An index of reliability
Ratio between the true score variance and the total variance
What is an observed score comprised of?
The “true” score plus error
What is error?
A component of the observed score that doesn’t have to do with the trait being measured
What is measurement error?
Factors associated with the process of measurement that don’t have to do with the variable being measured (i.e. interference)
What are the types of measurement error?
Random: unpredictable fluctuations or inconsistencies (i.e. noise)
Systematic: constant
Where might error be introduced into the assessment process?
1 - Construction of a test
2 - Test administration
3 - Interpretation
4 - Sampling
How might error be introduced when designing a test?
Variance existing within the items on the test
I.e. issues with the phrasing, item sampling, content sampling, examples given, etc.
How might error be introduced during test administration?
Setting, materials, environment
Test-taker: sleep, physical discomfort, personal situations
Test examiner: appearance, demeanor, level of training
What is methodological error?
Issues with training, ambiguous wording, biased framing of questions, etc.
Tends to be more systematic than random
How might error be introduced during interpretation?

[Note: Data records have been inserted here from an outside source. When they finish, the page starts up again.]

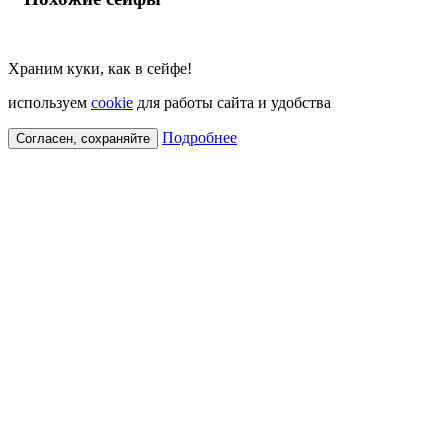
Храним куки, как в сейфе!
используем
cookie
для работы сайта и удобства
Подробнее
Согласен, сохраняйте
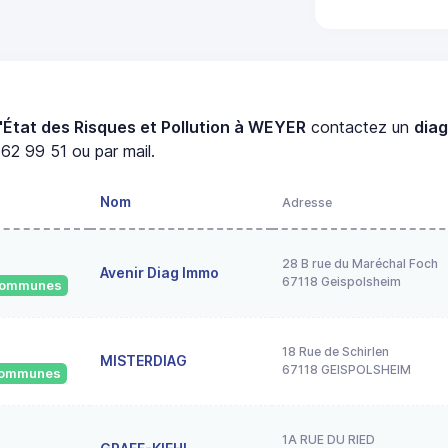
R
'État des Risques et Pollution à WEYER
contactez un
dia
62 99 51 ou par mail.
Nom
Adresse
28 B rue du Maréchal Foch
Avenir Diag Immo
67118 Geispolsheim
 communes
18 Rue de Schirlen
MISTERDIAG
67118 GEISPOLSHEIM
 communes
1A RUE DU RIED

Subjectivity by assessors (especially during behavioral assessment)
What is sampling error?
When the sample isn’t actually representative of the population
What is Test-Retest reliability?
Having the same test-takers take the same test under two different administrations (some time has passed)

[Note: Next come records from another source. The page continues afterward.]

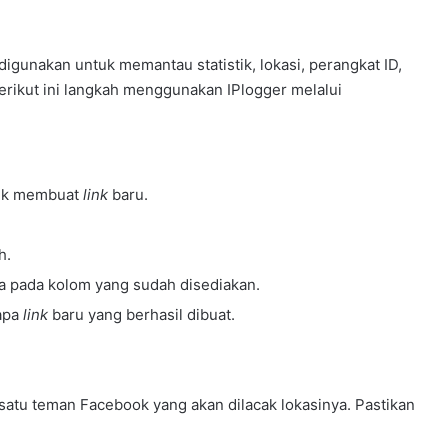
p
u
l
igunakan untuk memantau statistik, lokasi, perangkat ID,
d
Berikut ini langkah menggunakan IPlogger melalui
i
B
o
n
t
tuk membuat
link
baru.
a
n
g
h.
,
a pada kolom yang sudah disediakan.
B
a
apa
link
baru yang berhasil dibuat.
h
a
s
P
 satu teman Facebook yang akan dilacak lokasinya. Pastikan
r
o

When is it appropriate to use test-retest as an estimate of reliability? When is it NOT appropriate?
Appropriate when the variable we’re testing is supposed to be stable over time (ex: personality)
NOT appropriate when the variable is expected to change over time (ex: mood)
What is the coefficient of stability?
A type of test-retest in which the time interval between administrations is 6 months or more
What is Parallel-Forms or Alternate-Forms reliability?
Having the same group of test-takers take two different versions of a test (typically form A and form B, one right after the other)
What is the purpose of Parallel-Forms and Alternate-Forms?
To find the Coefficient of Equivalence, or the degree to which two versions/forms of a test (meant to measure the same construct) are similar or equivalent to each other
When is Parallel-Forms or Alternate-Forms reliability appropriate to use?
When we have two versions of a test created to measure the same construct
What is a Parallel Form? What does this mean for the coefficient of equivalence?
Each version of the test produces EQUAL means and variances
This results in a higher coefficient of equivalence
What is an Alternate Form? What does this mean for the coefficient of equivalence?
Each version of the test has similar item content and difficulty, but they don’t meet the strict requirements for a parallel form (same mean and variance)
This results in a lower coefficient of equivalence
What is Split-Half Reliability?
Divide the scores from a single test administration into two halves, then look at the correlation (Pearson r) between the two groups of scores
What is the Spearman-Brown formula?
Used to adjust the half-test reliability by changing the way the test is divided in half (obtaining different combinations and thus correlations)
Allows a test developer to estimate the amount of internal consistency of a test and its items
When is Split-Half reliability appropriate to use?
When the items on the test are linear and continuous (dichotomous items require a different formula)